# Assignment
Which lines of the records contain the word "shaken"? Show each of them.

── Provided records

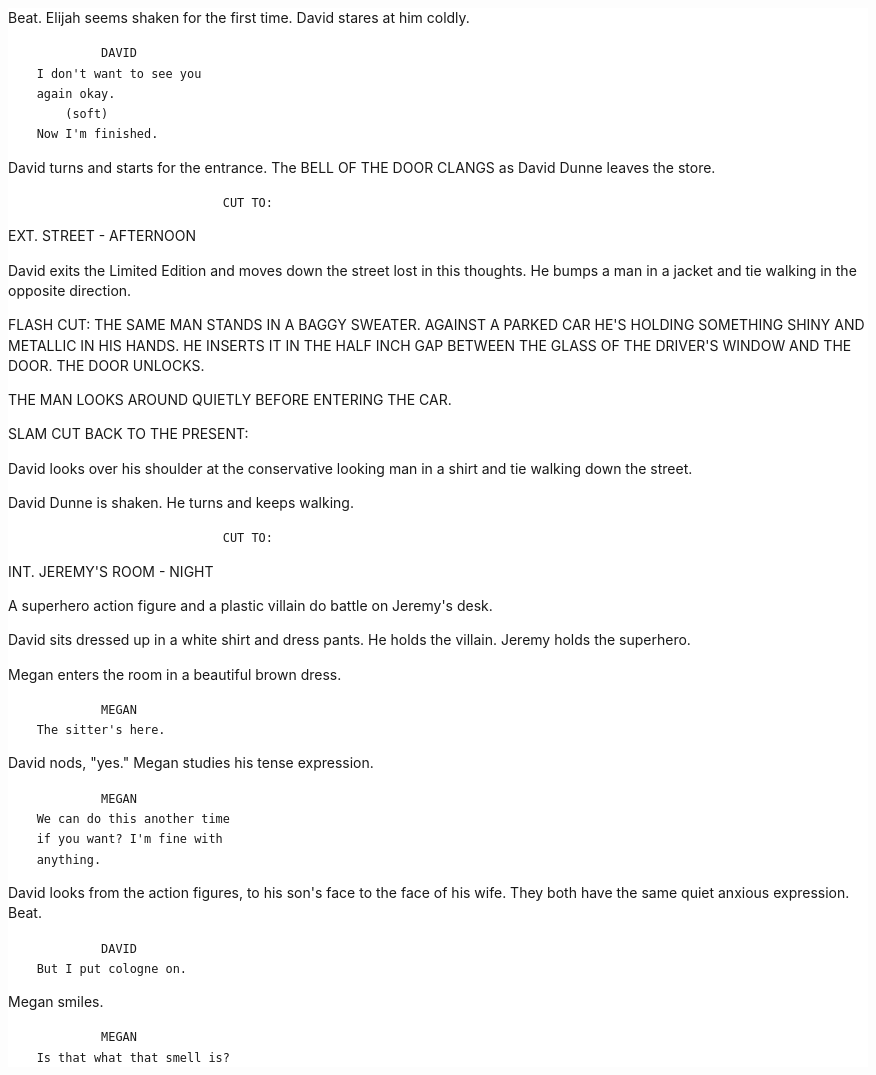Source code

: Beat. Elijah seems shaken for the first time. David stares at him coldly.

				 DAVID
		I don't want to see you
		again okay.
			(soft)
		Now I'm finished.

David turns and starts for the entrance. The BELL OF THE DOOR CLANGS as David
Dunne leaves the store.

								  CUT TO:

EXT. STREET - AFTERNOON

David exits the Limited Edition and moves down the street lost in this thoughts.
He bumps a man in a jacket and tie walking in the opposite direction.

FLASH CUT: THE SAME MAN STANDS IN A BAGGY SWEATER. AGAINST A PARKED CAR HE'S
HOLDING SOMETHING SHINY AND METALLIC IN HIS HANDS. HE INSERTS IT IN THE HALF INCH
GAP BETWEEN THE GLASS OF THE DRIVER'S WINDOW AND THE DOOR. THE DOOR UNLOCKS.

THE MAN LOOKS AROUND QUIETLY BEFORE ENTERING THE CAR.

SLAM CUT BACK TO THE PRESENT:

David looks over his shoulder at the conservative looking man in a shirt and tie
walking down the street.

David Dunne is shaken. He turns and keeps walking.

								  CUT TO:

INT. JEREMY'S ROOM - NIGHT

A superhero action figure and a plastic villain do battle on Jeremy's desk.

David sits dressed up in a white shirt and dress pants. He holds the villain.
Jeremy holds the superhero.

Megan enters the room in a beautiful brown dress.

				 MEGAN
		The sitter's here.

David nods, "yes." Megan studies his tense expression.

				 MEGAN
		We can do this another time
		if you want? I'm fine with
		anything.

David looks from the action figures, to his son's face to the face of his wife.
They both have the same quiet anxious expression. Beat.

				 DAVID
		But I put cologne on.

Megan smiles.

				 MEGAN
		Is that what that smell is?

────

# Reply
: Beat. Elijah seems shaken for the first time. David stares at him coldly.
David Dunne is shaken. He turns and keeps walking.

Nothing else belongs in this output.